Web scraping: è pericoloso?

Il web scraping in sé è una tecnica assolutamente lecita e non pericolosa, ma può diventarlo a seconda di come lo si utilizza. Nello specifico, il web scraping diventa illegale nel momento in cui i dati estrapolati sono di carattere personale (quindi protetti dalle norme sulla privacy) e vengono utilizzati per altri scopi senza il consenso dei diretti interessati.

Ci sono molti plug-in per browser che permettono a chiunque di raccogliere informazioni specifiche e pubbliche di determinati siti. Facendo un semplice web scraping in Chrome, ad esempio, è possibile salvare tutte le immagini contenute in un sito per poterle consultare offline. Di norma, quindi, con il semplice web scraping non dovrebbe essere possibile ottenere dati protetti da un sito che li conserva in modo sicuro: non è quindi possibile usare questa tecnica per impossessarsi dei numeri di carta di credito dei clienti di una banca a partire dal suo sito. Se, però, il sito non è sicuro, anche i dati che dovrebbero essere salvati in modo sicuro sono a rischio.

Nel 2019, ad esempio, in seguito a un attacco di web scraping, Facebook ha dichiarato il furto dei dati di più di 500 milioni di utenti in tutto il mondo. Questi dati contenevano informazioni anagrafiche e di contatto, inclusi i numeri di telefono. Questo furto è stato uno dei più grandi di sempre, e ha coinvolto utenti provenienti da ben 106 paesi diversi. In questo caso, gli hacker sono stati in grado di sfruttare il web scraping grazie a una vulnerabilità di Facebook, che nel frattempo è stata risolta.

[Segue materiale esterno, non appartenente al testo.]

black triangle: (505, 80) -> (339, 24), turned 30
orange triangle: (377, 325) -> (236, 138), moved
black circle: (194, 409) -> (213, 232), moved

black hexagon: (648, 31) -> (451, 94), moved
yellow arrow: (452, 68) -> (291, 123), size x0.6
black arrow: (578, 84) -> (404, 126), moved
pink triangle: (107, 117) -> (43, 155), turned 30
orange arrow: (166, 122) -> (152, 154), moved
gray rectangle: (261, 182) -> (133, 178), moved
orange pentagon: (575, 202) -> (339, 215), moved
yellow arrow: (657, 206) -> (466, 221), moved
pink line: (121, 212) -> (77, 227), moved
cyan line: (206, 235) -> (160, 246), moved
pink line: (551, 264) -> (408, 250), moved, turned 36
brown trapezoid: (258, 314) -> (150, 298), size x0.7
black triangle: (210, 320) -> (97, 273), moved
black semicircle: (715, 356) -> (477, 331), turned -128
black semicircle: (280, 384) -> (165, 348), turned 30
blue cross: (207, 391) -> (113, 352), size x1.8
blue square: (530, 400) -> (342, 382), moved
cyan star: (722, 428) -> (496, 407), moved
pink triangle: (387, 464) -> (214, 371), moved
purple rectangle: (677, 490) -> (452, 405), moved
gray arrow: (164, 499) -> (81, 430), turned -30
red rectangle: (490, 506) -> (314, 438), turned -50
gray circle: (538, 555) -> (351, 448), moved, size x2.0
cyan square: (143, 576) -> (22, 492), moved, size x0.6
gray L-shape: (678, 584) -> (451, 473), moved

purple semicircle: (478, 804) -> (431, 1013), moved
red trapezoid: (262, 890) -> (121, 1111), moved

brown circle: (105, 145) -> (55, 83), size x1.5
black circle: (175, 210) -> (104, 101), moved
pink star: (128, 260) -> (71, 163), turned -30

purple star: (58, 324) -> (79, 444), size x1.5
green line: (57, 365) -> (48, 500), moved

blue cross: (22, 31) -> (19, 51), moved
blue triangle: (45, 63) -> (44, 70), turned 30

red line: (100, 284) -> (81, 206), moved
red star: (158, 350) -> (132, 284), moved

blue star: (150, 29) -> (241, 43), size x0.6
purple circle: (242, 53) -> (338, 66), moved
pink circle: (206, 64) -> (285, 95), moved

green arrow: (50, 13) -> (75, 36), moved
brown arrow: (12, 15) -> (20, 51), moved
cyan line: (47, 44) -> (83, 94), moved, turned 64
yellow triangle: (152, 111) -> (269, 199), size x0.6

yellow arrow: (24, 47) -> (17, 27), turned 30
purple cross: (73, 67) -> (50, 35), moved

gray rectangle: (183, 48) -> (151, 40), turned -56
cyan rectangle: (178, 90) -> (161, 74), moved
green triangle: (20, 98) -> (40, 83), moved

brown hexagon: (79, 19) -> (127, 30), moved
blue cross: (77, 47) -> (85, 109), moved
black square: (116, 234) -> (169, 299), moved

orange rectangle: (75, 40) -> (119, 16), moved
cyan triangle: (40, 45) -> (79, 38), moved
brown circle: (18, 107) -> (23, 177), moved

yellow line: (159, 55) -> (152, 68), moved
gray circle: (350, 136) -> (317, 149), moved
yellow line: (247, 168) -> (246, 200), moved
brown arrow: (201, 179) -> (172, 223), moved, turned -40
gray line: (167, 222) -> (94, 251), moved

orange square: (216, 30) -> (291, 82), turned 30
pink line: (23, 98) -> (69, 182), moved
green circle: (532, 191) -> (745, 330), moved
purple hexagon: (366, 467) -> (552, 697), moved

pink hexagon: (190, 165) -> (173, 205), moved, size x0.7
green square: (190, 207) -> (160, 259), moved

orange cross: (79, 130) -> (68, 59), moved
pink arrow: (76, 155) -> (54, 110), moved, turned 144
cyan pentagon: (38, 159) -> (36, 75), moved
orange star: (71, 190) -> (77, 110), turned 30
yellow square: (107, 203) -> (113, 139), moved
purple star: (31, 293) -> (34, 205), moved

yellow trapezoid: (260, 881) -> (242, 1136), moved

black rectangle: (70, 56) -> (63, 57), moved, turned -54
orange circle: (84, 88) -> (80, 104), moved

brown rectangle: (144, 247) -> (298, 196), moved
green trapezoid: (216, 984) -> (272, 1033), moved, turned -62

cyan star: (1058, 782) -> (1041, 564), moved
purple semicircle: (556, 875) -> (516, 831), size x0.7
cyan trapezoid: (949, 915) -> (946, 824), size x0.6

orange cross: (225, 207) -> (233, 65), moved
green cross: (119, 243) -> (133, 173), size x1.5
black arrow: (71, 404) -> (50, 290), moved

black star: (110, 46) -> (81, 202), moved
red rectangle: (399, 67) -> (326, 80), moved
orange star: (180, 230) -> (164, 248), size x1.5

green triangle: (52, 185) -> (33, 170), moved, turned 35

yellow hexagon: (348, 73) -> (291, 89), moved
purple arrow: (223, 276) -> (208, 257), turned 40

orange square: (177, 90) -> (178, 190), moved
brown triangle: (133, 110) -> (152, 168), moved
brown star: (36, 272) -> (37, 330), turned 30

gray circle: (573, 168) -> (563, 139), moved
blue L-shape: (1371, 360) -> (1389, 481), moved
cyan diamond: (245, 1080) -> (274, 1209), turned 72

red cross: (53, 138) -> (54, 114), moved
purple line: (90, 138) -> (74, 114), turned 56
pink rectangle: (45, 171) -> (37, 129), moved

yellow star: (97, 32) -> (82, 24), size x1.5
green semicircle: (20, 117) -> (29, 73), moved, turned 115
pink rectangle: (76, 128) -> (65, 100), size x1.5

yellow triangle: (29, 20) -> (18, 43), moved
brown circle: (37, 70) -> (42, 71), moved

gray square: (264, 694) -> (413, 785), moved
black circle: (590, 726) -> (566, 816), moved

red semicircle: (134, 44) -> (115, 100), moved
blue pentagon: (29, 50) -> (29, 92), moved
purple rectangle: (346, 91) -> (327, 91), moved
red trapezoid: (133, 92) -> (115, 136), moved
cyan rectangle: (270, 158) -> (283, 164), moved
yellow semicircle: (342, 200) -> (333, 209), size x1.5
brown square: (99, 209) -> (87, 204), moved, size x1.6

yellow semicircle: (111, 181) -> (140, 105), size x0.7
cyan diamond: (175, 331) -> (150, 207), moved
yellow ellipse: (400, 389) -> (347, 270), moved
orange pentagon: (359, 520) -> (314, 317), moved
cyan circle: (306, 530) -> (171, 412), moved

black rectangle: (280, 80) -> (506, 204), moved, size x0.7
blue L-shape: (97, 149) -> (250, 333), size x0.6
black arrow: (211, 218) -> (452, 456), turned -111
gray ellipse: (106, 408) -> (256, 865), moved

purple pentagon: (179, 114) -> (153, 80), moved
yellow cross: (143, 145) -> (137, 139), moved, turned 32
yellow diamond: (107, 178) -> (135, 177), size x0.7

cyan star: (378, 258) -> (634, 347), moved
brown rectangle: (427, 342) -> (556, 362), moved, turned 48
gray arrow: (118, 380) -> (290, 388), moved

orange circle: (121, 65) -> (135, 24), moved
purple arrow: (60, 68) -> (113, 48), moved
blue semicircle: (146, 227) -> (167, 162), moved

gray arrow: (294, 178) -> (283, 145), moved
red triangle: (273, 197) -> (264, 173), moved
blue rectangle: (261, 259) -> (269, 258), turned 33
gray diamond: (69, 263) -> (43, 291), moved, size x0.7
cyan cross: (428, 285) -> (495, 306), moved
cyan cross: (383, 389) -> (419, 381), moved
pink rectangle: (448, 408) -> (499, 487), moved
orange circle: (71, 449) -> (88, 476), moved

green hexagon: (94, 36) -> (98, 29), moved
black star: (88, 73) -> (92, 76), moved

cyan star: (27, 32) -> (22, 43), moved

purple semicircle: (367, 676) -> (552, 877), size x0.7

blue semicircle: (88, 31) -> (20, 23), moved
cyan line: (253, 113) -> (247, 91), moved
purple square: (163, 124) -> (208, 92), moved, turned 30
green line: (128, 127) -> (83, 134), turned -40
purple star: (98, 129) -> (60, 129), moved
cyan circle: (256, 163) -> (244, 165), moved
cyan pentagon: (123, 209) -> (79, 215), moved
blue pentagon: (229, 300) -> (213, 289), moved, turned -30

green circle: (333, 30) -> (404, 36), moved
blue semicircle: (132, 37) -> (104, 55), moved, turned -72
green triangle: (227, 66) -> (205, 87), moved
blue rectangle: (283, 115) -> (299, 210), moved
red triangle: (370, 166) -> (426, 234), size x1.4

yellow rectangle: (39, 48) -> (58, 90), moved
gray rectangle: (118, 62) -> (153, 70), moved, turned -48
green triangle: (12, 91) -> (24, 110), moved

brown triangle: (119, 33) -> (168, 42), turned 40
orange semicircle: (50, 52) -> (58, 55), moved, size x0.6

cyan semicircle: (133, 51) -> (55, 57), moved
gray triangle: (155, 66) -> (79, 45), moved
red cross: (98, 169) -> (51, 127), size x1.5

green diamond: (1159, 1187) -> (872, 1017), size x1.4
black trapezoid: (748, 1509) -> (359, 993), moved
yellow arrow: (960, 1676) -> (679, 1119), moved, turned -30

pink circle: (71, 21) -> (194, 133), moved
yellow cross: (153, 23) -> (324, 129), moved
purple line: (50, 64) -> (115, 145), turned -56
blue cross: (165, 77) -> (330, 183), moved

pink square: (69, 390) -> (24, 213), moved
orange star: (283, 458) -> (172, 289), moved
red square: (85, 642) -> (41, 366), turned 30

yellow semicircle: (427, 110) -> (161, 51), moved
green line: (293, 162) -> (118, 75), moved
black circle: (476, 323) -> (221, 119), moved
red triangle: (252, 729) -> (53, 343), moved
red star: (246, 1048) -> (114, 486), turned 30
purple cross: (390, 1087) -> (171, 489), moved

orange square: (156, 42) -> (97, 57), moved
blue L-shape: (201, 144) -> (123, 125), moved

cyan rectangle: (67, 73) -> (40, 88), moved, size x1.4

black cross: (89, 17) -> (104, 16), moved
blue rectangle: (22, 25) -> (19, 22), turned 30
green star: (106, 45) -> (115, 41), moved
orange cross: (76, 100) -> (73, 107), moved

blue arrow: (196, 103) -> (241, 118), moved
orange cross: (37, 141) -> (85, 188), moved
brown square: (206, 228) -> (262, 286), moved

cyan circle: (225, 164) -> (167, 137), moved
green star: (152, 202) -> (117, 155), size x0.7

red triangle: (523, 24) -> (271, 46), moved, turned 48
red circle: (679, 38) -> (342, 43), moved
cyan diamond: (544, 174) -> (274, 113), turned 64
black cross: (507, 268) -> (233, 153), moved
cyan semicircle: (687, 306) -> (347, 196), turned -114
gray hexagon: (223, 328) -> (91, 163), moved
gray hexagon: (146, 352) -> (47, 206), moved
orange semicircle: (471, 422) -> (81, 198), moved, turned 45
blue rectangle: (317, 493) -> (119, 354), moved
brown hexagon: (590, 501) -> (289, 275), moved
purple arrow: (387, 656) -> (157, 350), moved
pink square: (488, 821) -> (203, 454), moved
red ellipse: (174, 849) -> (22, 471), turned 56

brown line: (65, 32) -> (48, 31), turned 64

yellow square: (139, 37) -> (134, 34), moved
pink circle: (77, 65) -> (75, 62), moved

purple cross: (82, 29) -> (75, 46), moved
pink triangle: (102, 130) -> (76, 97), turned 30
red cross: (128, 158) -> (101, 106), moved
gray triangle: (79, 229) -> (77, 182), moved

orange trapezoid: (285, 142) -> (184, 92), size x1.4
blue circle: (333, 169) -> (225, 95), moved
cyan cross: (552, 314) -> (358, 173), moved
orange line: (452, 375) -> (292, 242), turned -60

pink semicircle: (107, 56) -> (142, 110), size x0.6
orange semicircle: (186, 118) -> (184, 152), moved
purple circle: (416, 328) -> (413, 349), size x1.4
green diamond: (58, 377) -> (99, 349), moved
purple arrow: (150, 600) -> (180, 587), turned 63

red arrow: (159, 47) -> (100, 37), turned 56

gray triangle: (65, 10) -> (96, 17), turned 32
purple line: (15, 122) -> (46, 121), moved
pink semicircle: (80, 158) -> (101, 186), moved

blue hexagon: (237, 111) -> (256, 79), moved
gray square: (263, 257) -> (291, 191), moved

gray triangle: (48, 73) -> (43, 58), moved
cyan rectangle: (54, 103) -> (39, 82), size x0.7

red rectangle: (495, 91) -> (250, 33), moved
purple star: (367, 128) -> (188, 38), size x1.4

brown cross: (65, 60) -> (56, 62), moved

Web scraping: come proteggere i propri dati

Per essere sicuri che i propri dati personali non finiscano mai nelle mani sbagliate, è necessario proteggerli su più fronti.

Come prima cosa, è fondamentale non inserire i propri dati personali in siti non sicuri. Per riconoscere un sito sicuro ci sono diverse tecniche: ad esempio, bisogna assicurarsi che venga utilizzato il protocollo HTTPS (cos’è l’HTTPS), in modo che i dati vengano criptati. Bisogna poi anche assicurarsi che il sito sia reale e non un’imitazione: spesso gli attacchi di phishing (cos’è il phishing) vengono infatti eseguiti proprio in questo modo.

Un’altra cosa a cui fare attenzione è se il sito che si sta visitando utilizza delle contromisure apposite. Ad esempio, un metodo molto utilizzato per difendersi dal web scraping è quello del CAPTCHA, una tecnica che prevede che, prima di poter accedere al sito, l’utente esegua delle operazioni molto semplici ma che non possono essere eseguite da dei bot.

I dati più ricercati da hacker e truffatori sono quelli personali, in particolare informazioni di contatto e numeri di carte di credito. Per proteggere questi dati, la soluzione migliore è quella di inserirli online solo se non è possibile farne a meno. Ad esempio, è più che normale inserire i dati della propria carta di credito in un negozio online affidabile per effettuare un acquisto, ma è meglio evitare di inserirli in siti che li richiedono solo come garanzia o come conferma di identità. In questo modo, ci si espone in minor misura al rischio di web scraping.

Purtroppo il web scraping è spesso fuori dal controllo dell’utente finale: può infatti capitare che, a causa di una vulnerabilità non nota, un sito ritenuto affidabile subisca un attacco di questo tipo, e che quindi i propri dati finiscano con l’essere rubati. In casi come questo, è fondamentale affidarsi anche ad altre soluzioni di sicurezza. Ad esempio, bisogna ricordarsi di utilizzare una password diversa per ogni account e di usare una VPN e un buon programma anti-malware. In questo modo, anche se si rimane vittima di web scraping, si è in grado di contenere i danni.